The complexity and ever-changing nature of fraud and financial crime patterns requires an ability to quickly and effectively spot and stop incidents.
Financial services organizations are no strangers to fraud and regulatory issues. However, fundamental changes in the industry and the way organizations conduct business have significantly changed the dynamics and the scope of these issues. Specifically, the rate at which malicious acts, money laundering transactions, or sanction violations transpire is now measured in fractions of a second, and the quantity of transactions that must be scrutinized for regulatory compliance has skyrocketed. Addressing these factors requires continuous intelligence (CI) that uses artificial intelligence (AI) to analyze streams of transactional data in real-time and derive actionable information that can be acted on in milliseconds to seconds.
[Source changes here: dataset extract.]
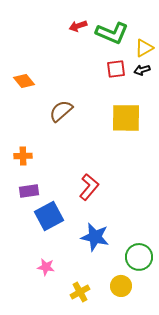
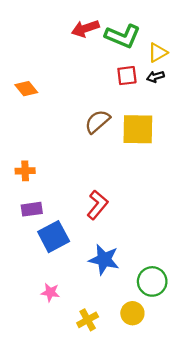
red arrow: (78, 26) -> (85, 28), size x1.4
brown semicircle: (61, 111) -> (97, 122), moved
Given this state of the market, several factors are driving financial institutions to CI and AI. First, penalties for regulatory violations are on the rise. For example, penalties from the Office of Foreign Assets Control (OFAC) of the U.S. Department of the Treasury alone were roughly $1.3 billion in 2019. That is more than six times the total of the previous three years.
Second, the imposition of economic sanctions against individuals and states also is on the rise. The U.S. Office of Foreign Assets Control’s Specially Designated Nationals and Blocked Persons List is 1.364 pages long, which is about 1,000 more pages than at the same time last year.
How CI and AI help
Financial organizations face great challenges as part of their mandated compliance and fraud prevention efforts. The complexity and ever-changing nature of fraud and financial crime patterns requires an ability to quickly and effectively spot and stop incidents.
To accomplish this, organizations must find ways to augment and alleviate the time-consuming, labor-intensive, and often inaccurate processes that have been used in the past by their financial crime operations. An IBM paper titled “Fighting Financial Crime with AI” published last year discussed how cognitive solutions are changing the way institutions manage such operations.
The key areas where AI and cognitive solutions are having the greatest impact are transaction monitoring and sanctions screening alert triage, due diligence reviews, payment fraud modeling, and conduct surveillance investigations. In these areas, financial organizations are using AI, machine learning (ML), and robotic processing automation (RPA) to cost-efficiently resolve the technical and process gaps that criminals exploit today. Here is an example from the paper of CI and AI in action:
Faster Enhanced Due Diligence
A large, regional financial institution was having challenges with its enhanced due diligence (EDD) process. The review process was highly manual, took lots of time, and required lots of data entry. Additionally, results were inconsistent from analyst to analyst and had a high number of errors.
Using AI and other technology, the organization automated data gathering and prioritization. Instead of requiring analysts to gather data, the solution automatically started gathering information on the entity once an alert was triggered. The solution aggregated information from structured and unstructured data sources, including sanctions lists, business directories, and search engines. It then ranked and categorized the data based on its relevance and source.
The next step was to use Natural Language Processing (NLP) to understand the context and sentiment of articles and other information related to the entity being reviewed. This information was then prioritized and annotated for analyst review, helping the analyst understand relevant risk more quickly, as well as why each article was chosen.
Lastly, the solution collected the information used to make the customer risk decision into an automated dossier for easier reference during the audit review, which often takes place weeks or months later.
The IBM paper noted the organization realized several business benefits.
The organization was able to conduct reviews 60 percent faster than before. This reduced investigation times from more than 13 minutes to just over five minutes by automating much of the manual search and data entry process.
It realized a 50 percent reduction in rework. This minimized the need to retrace investigation steps by automatically collecting comprehensive information in the investigation dossier.
From a business impact perspective, analyst productivity increased. They were able to complete investigations in a shorter time, allowing them to conduct more investigations in a given time period. The automation of the data collection process was a key factor here.
Investigation outcomes were more consistent. Using NLP, the organizations applied the same logic across any written information source, eliminating subjective interpretation due to varying interpretations.
Technology Works Hand-in-Hand with Analysts
Perhaps the biggest impact of CI and AI in financial regulatory processes is that the technology complements the work of skilled analysts. In most applications, the technology automates chores and speeds analysis, delivering guidance to analysts that can be used in their decision-making processes.
Aiding decision support is, in fact, one of the common benefits of CI in many financial services applications. In the future, this role is likely to expand into the realm of decision automation.